## Tâche
Recopiez à l'identique toutes les lignes ci-dessous, s'il vous plaît.

:::::

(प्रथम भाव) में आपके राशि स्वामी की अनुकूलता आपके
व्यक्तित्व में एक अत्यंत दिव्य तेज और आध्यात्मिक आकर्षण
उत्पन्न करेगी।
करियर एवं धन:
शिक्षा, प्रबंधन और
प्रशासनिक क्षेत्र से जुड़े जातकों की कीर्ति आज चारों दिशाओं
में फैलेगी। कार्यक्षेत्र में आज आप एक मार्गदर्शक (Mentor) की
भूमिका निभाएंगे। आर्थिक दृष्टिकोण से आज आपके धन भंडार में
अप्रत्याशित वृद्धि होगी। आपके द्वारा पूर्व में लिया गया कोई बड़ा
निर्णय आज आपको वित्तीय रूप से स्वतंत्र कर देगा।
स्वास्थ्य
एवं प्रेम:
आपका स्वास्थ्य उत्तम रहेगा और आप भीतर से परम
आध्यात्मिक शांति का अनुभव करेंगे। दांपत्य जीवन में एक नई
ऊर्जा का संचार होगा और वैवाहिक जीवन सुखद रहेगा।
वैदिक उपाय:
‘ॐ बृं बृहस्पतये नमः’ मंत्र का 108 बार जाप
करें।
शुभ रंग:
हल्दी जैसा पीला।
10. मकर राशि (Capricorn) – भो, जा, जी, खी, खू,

:::::

## Exercice corrigé
(प्रथम भाव) में आपके राशि स्वामी की अनुकूलता आपके
व्यक्तित्व में एक अत्यंत दिव्य तेज और आध्यात्मिक आकर्षण
उत्पन्न करेगी।
करियर एवं धन:
शिक्षा, प्रबंधन और
प्रशासनिक क्षेत्र से जुड़े जातकों की कीर्ति आज चारों दिशाओं
में फैलेगी। कार्यक्षेत्र में आज आप एक मार्गदर्शक (Mentor) की
भूमिका निभाएंगे। आर्थिक दृष्टिकोण से आज आपके धन भंडार में
अप्रत्याशित वृद्धि होगी। आपके द्वारा पूर्व में लिया गया कोई बड़ा
निर्णय आज आपको वित्तीय रूप से स्वतंत्र कर देगा।
स्वास्थ्य
एवं प्रेम:
आपका स्वास्थ्य उत्तम रहेगा और आप भीतर से परम
आध्यात्मिक शांति का अनुभव करेंगे। दांपत्य जीवन में एक नई
ऊर्जा का संचार होगा और वैवाहिक जीवन सुखद रहेगा।
वैदिक उपाय:
‘ॐ बृं बृहस्पतये नमः’ मंत्र का 108 बार जाप
करें।
शुभ रंग:
हल्दी जैसा पीला।
10. मकर राशि (Capricorn) – भो, जा, जी, खी, खू,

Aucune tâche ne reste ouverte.